#### DATA RECORDS
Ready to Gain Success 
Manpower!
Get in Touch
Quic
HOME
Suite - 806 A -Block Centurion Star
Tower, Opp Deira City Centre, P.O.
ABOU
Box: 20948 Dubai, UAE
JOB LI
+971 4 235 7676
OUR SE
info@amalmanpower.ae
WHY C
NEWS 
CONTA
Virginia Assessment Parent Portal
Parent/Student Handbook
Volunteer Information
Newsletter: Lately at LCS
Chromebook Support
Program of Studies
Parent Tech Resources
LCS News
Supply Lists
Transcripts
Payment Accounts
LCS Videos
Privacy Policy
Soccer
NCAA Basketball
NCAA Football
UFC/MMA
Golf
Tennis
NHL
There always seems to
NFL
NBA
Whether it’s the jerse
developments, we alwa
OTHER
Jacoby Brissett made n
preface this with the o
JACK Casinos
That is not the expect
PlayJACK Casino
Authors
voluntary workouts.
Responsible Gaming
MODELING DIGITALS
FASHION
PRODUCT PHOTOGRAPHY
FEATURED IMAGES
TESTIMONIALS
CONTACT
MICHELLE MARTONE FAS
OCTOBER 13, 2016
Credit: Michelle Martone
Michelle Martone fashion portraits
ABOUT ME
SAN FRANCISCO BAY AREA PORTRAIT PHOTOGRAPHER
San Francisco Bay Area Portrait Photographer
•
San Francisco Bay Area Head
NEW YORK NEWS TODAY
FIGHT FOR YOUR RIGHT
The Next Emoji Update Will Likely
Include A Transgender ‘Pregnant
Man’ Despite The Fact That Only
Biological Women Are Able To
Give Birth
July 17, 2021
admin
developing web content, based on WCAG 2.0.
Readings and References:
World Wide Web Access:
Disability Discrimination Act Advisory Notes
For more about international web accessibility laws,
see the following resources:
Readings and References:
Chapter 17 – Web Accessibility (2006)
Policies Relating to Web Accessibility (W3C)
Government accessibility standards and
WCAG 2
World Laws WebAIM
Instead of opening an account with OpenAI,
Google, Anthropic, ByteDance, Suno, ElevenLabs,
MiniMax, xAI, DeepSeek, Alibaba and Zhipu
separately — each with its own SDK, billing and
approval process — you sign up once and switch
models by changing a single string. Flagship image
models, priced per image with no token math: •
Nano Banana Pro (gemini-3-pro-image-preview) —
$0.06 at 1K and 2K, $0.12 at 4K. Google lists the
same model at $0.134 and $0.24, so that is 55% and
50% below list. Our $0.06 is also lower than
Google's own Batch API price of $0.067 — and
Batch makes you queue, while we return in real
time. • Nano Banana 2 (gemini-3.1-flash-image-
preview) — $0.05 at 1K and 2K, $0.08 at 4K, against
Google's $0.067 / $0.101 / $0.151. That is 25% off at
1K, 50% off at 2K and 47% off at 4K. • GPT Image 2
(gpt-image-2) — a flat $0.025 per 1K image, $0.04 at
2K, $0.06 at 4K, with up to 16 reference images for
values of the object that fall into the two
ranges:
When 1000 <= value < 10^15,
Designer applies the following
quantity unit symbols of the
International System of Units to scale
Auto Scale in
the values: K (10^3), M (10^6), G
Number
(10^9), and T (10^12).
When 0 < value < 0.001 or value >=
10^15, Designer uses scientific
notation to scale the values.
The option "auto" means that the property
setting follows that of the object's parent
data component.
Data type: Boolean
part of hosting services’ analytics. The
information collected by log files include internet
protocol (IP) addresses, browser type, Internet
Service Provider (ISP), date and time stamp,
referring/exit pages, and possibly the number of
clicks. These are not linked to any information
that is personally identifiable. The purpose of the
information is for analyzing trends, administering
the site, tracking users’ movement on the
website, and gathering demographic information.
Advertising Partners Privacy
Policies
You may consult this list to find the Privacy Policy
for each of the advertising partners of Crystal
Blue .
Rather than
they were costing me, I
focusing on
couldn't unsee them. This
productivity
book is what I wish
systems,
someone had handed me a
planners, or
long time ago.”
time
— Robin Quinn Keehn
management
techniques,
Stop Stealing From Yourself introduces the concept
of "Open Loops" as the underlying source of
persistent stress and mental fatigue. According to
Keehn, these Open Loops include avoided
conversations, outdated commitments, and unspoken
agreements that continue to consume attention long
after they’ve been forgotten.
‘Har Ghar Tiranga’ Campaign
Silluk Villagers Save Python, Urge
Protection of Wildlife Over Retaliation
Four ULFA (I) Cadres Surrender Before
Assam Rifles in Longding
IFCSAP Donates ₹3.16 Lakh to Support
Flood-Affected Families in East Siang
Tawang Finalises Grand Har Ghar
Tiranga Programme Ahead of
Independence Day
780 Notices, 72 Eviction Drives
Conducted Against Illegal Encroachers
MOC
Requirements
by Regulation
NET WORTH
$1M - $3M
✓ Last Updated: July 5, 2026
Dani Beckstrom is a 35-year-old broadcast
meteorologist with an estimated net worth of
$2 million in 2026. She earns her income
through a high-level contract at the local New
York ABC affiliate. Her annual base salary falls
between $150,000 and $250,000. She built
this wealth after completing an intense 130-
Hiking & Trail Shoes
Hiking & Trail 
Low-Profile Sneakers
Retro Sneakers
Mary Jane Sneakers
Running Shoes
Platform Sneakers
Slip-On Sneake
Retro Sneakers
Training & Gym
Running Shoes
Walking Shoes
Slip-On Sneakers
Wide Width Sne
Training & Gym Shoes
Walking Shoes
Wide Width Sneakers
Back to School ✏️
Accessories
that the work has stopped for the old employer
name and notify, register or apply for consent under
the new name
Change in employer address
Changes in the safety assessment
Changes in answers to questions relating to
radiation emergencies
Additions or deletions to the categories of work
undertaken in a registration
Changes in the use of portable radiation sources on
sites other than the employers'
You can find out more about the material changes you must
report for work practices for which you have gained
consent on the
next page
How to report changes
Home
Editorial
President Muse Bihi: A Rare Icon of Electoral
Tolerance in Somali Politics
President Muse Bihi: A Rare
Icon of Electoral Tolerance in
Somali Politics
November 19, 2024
########
**WORK INSTRUCTION**. All lines in the listing above from the line containing "Jacoby Brissett made n" to the line containing "Include A Transgender ‘Pregnant", inclusive, should be retyped exactly; no other lines should appear.

**ANSWER BOX**.
Jacoby Brissett made n
preface this with the o
JACK Casinos
That is not the expect
PlayJACK Casino
Authors
voluntary workouts.
Responsible Gaming
MODELING DIGITALS
FASHION
PRODUCT PHOTOGRAPHY
FEATURED IMAGES
TESTIMONIALS
CONTACT
MICHELLE MARTONE FAS
OCTOBER 13, 2016
Credit: Michelle Martone
Michelle Martone fashion portraits
ABOUT ME
SAN FRANCISCO BAY AREA PORTRAIT PHOTOGRAPHER
San Francisco Bay Area Portrait Photographer
•
San Francisco Bay Area Head
NEW YORK NEWS TODAY
FIGHT FOR YOUR RIGHT
The Next Emoji Update Will Likely
Include A Transgender ‘Pregnant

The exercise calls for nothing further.